:: 节选原文

第二部分:怒写起诉状平生第一遭法庭唇枪剑一人战群雄(4)

    被告方提及法律溯及力的问题倒值得一议。溯及力,指的是已生效的法律法规对此前发生的事情在法律上具有的一种追溯力。被告方在庭审时引入这一概念本身并无不妥,但他却剑走偏锋,离题太远,以至于根本站不住脚,反而“授我以柄”。《集成电路卡应用和收费管理办法》第二十一条说得清清楚楚:“本办法自发布之日起执行。各部门、各地区制定的有关规定凡与本办法有抵触的,以本办法为准。”这就清楚无误地说明,从2001年9月28日该办法实施之日起,北京工行就应该停止执行自定的补卡收费办法,重新制定新的收费办法。而我补卡的行为发生在该办法实施两年后,所以,这里根本不存在是否有溯及力的问题。如果我补卡的行为发生在《管理办法》施行之前,那样的话可以说没有溯及力,但实际情况完全相反啊。所以,对他的辩解意见,我当庭表示不能接受。

::::
:: 所示数据

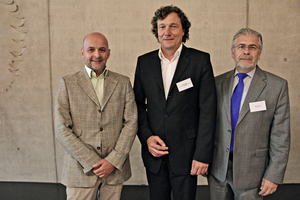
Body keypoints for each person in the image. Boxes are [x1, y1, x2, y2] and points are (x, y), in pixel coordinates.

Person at [133, 5, 217, 200]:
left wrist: (202, 155)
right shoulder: (144, 63)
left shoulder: (200, 61)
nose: (167, 32)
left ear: (183, 30)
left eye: (173, 26)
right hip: (155, 154)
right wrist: (146, 138)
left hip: (187, 155)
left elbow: (208, 110)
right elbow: (136, 105)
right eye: (162, 27)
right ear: (156, 31)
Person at [209, 28, 290, 199]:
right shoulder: (216, 83)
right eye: (241, 46)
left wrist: (273, 175)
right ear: (233, 52)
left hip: (254, 175)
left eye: (252, 47)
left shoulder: (277, 86)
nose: (246, 51)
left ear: (259, 53)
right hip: (218, 171)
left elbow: (281, 136)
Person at [54, 32, 138, 200]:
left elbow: (131, 122)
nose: (97, 55)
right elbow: (61, 129)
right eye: (91, 50)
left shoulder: (123, 82)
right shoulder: (68, 83)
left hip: (114, 170)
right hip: (80, 170)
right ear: (82, 52)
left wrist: (113, 160)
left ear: (108, 53)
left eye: (102, 50)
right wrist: (92, 161)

::::

__待答问题__.
**A)** 请逐字重新录入关于补卡收费与溯及力争议的节选中，以含“被告方提及法律溯及力的问题倒”的词句开头、以“解意见,我当庭表示不能接受。”收尾的那一段。
**B)** 请接着关于补卡收费官司与溯及力之争的节选原文往下写，从其最后一句之后开始。

__依次作答__.
**A)**
被告方提及法律溯及力的问题倒值得一议。溯及力,指的是已生效的法律法规对此前发生的事情在法律上具有的一种追溯力。被告方在庭审时引入这一概念本身并无不妥,但他却剑走偏锋,离题太远,以至于根本站不住脚,反而“授我以柄”。《集成电路卡应用和收费管理办法》第二十一条说得清清楚楚:“本办法自发布之日起执行。各部门、各地区制定的有关规定凡与本办法有抵触的,以本办法为准。”这就清楚无误地说明,从2001年9月28日该办法实施之日起,北京工行就应该停止执行自定的补卡收费办法,重新制定新的收费办法。而我补卡的行为发生在该办法实施两年后,所以,这里根本不存在是否有溯及力的问题。如果我补卡的行为发生在《管理办法》施行之前,那样的话可以说没有溯及力,但实际情况完全相反啊。所以,对他的辩解意见,我当庭表示不能接受。

**B)**
    “2001年《办法》出台之前的事或许可以不予追究,但《办法》实施后必须按《办法》的要求报送收费方案,得到价格主管部门的审批后才能进行收费。如果单纯强调法律没有溯及力的问题,那法律、法规不就形同虚设、成为一纸空文了吗!”我振振有词,针锋相对。    
    对法律法规出台实施之前发生的事情,的确“缺乏溯及力”。但是,从法律法规生效之日起,与之相悖的规定及做法就一定要改正,应该重新出台符合法律法规的新规定。比方说从2004年7月1日起,《行政许可法》正式实施,所有与该法相悖的规定都必须废除。这是起码的法律常识问题!    
    至于对方提到了《价格法》,说实话,当时我的确愣了一下。我在开庭前真没有想到过这个问题。《价格法》中确有规定,企业有自主定价权。但是我凭直觉,同样认为对方的观点缺乏支持。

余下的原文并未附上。